Masoabi Sefojane: The Real Cost of a Bleeding Disorder Is More Than Cost Alone
Masoabi Sefojane, Geographic Expansion Lead, Africa and Asia Pacific at MicroHealth , shared David Mileham‘s post on LinkedIn, adding:
“I have a bleeding disorder.
My current treatment requires me to inject three times a week. There is an alternative, one that reduces that to once a month, with a longer duration of action and a significantly lower daily burden. It exists. It works. I cannot access it.
The reason, every single time, comes back to cost.
No one in that decision-making process has asked what it costs me, physically, psychologically, or practically, to inject three times a week for the rest of my life. That conversation does not happen, because patients are rarely in the room when these decisions are made.
When patients drop off treatment, because the burden is too high, the access too difficult, that gets recorded as a cost saving. The hospitalisations and complications that follow land in someone else’s column. No one connects the dots because no one is looking at the full picture.
Everyone, medical aids, pharmacies, clinicians, manufacturers, policymakers, optimises for their own metric because we are just numbers on a spreadsheet or dashboard. No one is accountable for the full patient journey. The patient absorbs the cost of every disconnection. Better system design is not a luxury. It is the only way out of this cycle.”

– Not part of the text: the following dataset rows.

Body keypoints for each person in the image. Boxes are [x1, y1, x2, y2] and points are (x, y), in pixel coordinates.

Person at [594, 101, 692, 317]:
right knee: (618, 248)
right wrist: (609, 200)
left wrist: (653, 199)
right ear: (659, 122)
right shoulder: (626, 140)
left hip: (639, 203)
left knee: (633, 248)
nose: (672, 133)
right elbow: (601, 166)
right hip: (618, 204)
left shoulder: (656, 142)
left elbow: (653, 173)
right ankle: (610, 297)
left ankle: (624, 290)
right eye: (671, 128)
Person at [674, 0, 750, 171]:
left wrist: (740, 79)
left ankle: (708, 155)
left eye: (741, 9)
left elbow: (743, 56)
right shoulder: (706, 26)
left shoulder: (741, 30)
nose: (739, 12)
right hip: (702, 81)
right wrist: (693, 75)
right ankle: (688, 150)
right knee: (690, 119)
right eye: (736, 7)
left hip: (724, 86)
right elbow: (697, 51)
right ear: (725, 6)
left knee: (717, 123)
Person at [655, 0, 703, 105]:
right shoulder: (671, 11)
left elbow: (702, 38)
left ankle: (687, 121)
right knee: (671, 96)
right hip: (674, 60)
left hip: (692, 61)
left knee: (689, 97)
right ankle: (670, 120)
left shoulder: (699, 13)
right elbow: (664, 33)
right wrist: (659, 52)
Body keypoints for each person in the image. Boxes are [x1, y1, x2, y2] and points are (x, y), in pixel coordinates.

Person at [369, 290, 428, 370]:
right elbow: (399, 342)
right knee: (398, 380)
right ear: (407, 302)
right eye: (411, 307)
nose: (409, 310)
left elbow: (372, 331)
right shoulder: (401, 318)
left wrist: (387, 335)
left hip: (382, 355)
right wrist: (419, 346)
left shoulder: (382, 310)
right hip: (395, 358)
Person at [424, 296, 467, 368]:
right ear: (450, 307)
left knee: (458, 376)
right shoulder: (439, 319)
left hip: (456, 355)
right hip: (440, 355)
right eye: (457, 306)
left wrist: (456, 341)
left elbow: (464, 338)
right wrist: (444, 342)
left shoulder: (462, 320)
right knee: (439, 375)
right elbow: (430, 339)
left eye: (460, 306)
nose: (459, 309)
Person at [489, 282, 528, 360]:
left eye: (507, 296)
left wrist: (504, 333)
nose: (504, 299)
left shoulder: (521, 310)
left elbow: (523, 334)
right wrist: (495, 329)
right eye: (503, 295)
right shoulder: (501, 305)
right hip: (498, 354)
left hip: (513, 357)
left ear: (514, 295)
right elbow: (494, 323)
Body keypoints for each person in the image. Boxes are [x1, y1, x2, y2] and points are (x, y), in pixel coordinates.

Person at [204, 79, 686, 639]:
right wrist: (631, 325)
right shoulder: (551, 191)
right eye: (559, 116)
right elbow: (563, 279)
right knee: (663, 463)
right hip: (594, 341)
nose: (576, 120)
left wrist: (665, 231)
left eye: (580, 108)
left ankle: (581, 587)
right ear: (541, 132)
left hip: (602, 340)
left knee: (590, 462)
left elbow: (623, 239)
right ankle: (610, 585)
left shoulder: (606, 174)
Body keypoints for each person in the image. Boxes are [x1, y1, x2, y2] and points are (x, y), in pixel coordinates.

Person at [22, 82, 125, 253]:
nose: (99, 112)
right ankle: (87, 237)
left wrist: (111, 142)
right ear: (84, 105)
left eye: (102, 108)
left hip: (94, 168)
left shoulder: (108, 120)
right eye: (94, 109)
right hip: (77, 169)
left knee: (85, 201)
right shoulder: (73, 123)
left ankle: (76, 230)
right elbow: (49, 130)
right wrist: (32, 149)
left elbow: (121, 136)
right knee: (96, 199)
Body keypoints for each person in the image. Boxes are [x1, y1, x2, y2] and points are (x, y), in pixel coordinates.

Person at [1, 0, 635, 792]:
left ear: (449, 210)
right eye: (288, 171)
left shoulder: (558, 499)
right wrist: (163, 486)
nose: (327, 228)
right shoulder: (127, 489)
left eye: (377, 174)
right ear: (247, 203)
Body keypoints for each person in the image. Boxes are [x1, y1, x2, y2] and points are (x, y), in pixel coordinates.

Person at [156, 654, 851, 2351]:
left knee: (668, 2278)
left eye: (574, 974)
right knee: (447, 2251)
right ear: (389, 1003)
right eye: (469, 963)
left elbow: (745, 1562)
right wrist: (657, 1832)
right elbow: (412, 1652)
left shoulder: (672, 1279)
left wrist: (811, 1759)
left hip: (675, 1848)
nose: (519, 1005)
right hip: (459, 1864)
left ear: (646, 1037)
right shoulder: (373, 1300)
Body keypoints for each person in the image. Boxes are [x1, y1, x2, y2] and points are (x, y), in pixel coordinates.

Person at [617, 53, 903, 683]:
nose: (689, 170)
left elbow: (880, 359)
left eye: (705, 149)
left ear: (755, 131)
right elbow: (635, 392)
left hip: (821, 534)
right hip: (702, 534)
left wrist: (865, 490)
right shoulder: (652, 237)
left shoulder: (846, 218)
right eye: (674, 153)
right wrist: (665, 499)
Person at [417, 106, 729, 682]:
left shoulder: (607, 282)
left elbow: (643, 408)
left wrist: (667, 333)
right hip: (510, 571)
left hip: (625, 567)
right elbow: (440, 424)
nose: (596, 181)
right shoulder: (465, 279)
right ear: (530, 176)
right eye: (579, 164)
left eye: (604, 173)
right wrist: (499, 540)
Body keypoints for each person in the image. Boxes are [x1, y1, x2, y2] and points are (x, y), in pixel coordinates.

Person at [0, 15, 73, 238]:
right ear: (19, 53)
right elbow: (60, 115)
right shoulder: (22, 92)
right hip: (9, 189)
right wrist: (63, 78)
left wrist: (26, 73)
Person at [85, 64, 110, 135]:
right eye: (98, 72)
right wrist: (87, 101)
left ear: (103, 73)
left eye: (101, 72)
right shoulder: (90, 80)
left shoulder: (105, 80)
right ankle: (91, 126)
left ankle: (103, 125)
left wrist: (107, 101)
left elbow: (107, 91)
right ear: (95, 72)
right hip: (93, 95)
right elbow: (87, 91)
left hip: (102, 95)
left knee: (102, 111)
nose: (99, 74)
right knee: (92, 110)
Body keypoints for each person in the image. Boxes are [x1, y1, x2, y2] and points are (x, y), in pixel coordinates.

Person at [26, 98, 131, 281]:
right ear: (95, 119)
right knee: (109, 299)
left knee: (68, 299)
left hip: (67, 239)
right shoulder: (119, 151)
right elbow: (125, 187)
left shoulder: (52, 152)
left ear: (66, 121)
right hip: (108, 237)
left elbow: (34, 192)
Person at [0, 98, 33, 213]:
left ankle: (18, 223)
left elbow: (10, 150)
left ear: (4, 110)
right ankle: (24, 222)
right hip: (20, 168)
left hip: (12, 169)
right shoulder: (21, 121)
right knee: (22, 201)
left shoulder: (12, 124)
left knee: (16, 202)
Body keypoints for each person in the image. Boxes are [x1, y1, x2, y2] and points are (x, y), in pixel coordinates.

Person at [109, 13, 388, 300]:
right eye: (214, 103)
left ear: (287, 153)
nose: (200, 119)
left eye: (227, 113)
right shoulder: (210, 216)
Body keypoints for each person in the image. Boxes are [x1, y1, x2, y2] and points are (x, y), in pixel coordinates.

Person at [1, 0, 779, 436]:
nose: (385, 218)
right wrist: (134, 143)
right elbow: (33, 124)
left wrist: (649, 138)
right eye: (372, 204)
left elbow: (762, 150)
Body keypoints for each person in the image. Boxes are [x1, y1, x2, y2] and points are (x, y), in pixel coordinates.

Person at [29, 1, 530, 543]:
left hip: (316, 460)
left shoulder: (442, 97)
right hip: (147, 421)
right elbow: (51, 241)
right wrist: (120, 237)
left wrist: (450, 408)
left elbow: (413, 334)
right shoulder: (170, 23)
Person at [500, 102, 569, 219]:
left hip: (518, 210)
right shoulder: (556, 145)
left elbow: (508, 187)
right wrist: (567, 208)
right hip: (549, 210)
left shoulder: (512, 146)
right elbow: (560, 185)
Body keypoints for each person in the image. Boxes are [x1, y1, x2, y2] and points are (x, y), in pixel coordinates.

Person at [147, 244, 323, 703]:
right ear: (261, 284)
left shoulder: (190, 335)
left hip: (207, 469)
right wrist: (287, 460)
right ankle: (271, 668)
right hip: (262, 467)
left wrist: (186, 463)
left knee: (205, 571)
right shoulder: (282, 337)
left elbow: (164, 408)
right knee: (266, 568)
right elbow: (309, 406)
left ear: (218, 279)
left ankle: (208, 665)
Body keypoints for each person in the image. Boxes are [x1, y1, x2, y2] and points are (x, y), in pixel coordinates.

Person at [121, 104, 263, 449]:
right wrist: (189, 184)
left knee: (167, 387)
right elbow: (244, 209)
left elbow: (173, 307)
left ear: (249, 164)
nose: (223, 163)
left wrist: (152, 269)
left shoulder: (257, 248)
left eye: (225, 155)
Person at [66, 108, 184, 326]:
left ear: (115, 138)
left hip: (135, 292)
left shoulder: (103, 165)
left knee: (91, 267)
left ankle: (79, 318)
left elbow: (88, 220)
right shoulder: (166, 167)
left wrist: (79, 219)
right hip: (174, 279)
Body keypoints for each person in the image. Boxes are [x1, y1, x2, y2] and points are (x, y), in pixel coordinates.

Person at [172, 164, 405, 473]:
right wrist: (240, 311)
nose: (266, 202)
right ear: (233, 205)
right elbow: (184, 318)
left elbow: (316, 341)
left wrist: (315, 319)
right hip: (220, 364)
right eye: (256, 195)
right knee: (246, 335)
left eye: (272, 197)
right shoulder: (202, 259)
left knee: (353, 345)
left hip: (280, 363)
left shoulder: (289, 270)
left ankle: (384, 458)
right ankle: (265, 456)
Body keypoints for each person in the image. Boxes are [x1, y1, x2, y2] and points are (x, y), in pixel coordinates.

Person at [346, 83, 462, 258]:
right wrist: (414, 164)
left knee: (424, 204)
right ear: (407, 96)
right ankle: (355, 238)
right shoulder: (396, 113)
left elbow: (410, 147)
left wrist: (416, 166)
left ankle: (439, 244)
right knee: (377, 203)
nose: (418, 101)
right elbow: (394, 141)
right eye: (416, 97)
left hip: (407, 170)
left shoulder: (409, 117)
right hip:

David Mileham, Founder and Principal Advisor of AQUILA LEO, Senior Procurement Specialist and Pharmacist at H&H Morningside Dispensary, shared a post on LinkedIn:
“Medical aids in South Africa are killing medicine affordability.
Not intentionally. Not visibly. But systematically.
Here’s how it actually works on the ground:
A patient walks into a pharmacy with a prescription for a newer antihypertensive. The medicine works. But the medical aid has delisted it from their formulary or placed it on a restricted benefit. The pharmacy has to call the doctor. The doctor has to phone the aid. The aid quotes a 2-week turnaround for motivation. The patient leaves empty-handed.
This happens thousands of times a month across South Africa.
The knock-on effects are invisible in a boardroom but brutal at counter level:
Patients skip doses. Treatments fail. Complications worsen. And the medical aid celebrates their cost saving.
The system treats pharmacy as a cost centre to be squeezed, not a clinical lever to be enabled.
Formulary restrictions that ignore real-world clinical outcomes. Prior authorisations that block access instead of optimising it. Reimbursement models that force generic switches without considering patient stability.
These aren’t efficiency measures. They’re access barriers dressed up as policy.
Real pharmacy strategy means working with the system. But it also means calling out when the system itself is broken.
P.S. The future belongs to medical aids that figure out that enabling pharmacy access is cheaper than managing preventable complications.”